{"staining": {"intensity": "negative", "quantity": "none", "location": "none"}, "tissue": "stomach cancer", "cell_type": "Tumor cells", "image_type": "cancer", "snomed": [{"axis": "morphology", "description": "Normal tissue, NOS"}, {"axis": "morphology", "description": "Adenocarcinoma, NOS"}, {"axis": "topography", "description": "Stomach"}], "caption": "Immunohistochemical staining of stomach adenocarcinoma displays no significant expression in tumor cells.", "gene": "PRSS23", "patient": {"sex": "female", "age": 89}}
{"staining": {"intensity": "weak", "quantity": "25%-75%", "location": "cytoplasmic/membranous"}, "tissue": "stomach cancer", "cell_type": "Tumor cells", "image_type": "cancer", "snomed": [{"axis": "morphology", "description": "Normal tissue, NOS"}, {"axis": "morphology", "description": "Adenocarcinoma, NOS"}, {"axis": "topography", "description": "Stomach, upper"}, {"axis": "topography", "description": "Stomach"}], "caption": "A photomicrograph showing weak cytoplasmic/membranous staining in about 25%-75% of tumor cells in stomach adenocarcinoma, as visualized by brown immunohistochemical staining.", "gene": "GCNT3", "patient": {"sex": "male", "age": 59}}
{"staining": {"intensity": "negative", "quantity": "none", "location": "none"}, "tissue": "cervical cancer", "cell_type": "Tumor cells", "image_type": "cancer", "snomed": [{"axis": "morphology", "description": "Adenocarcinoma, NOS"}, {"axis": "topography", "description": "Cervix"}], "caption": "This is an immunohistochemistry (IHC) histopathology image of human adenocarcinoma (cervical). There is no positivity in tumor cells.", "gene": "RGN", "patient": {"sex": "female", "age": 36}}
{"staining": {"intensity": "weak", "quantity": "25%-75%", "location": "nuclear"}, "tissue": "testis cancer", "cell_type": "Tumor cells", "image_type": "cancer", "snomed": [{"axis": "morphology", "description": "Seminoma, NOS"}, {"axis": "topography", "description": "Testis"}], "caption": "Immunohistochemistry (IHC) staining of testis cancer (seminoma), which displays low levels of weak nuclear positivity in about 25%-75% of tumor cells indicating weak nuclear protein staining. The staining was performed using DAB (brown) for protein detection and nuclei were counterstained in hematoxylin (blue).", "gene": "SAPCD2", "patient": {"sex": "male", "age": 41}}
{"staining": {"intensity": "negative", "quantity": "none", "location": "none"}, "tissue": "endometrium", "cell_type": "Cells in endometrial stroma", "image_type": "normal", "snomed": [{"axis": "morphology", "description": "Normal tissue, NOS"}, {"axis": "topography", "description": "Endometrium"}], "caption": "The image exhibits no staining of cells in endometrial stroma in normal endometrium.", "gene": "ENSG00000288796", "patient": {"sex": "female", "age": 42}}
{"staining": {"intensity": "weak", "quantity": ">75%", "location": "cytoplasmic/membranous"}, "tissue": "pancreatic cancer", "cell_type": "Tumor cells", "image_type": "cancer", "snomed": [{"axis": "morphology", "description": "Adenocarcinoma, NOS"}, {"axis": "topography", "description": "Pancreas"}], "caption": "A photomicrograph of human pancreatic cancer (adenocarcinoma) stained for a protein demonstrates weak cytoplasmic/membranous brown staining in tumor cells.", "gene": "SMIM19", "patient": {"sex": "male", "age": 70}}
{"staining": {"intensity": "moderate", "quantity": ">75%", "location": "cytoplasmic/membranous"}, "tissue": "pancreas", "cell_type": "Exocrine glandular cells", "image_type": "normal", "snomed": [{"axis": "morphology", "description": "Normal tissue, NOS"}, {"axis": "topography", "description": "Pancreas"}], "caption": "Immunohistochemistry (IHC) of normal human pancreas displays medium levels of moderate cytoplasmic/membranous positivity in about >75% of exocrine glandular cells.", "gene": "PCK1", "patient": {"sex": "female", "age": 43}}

* **Brief**
Your answer should consist of the lines from the line with "photomicrograph of human" through the last line of the data, set down exactly, both included.

* **The completed task**
{"staining": {"intensity": "weak", "quantity": ">75%", "location": "cytoplasmic/membranous"}, "tissue": "pancreatic cancer", "cell_type": "Tumor cells", "image_type": "cancer", "snomed": [{"axis": "morphology", "description": "Adenocarcinoma, NOS"}, {"axis": "topography", "description": "Pancreas"}], "caption": "A photomicrograph of human pancreatic cancer (adenocarcinoma) stained for a protein demonstrates weak cytoplasmic/membranous brown staining in tumor cells.", "gene": "SMIM19", "patient": {"sex": "male", "age": 70}}
{"staining": {"intensity": "moderate", "quantity": ">75%", "location": "cytoplasmic/membranous"}, "tissue": "pancreas", "cell_type": "Exocrine glandular cells", "image_type": "normal", "snomed": [{"axis": "morphology", "description": "Normal tissue, NOS"}, {"axis": "topography", "description": "Pancreas"}], "caption": "Immunohistochemistry (IHC) of normal human pancreas displays medium levels of moderate cytoplasmic/membranous positivity in about >75% of exocrine glandular cells.", "gene": "PCK1", "patient": {"sex": "female", "age": 43}}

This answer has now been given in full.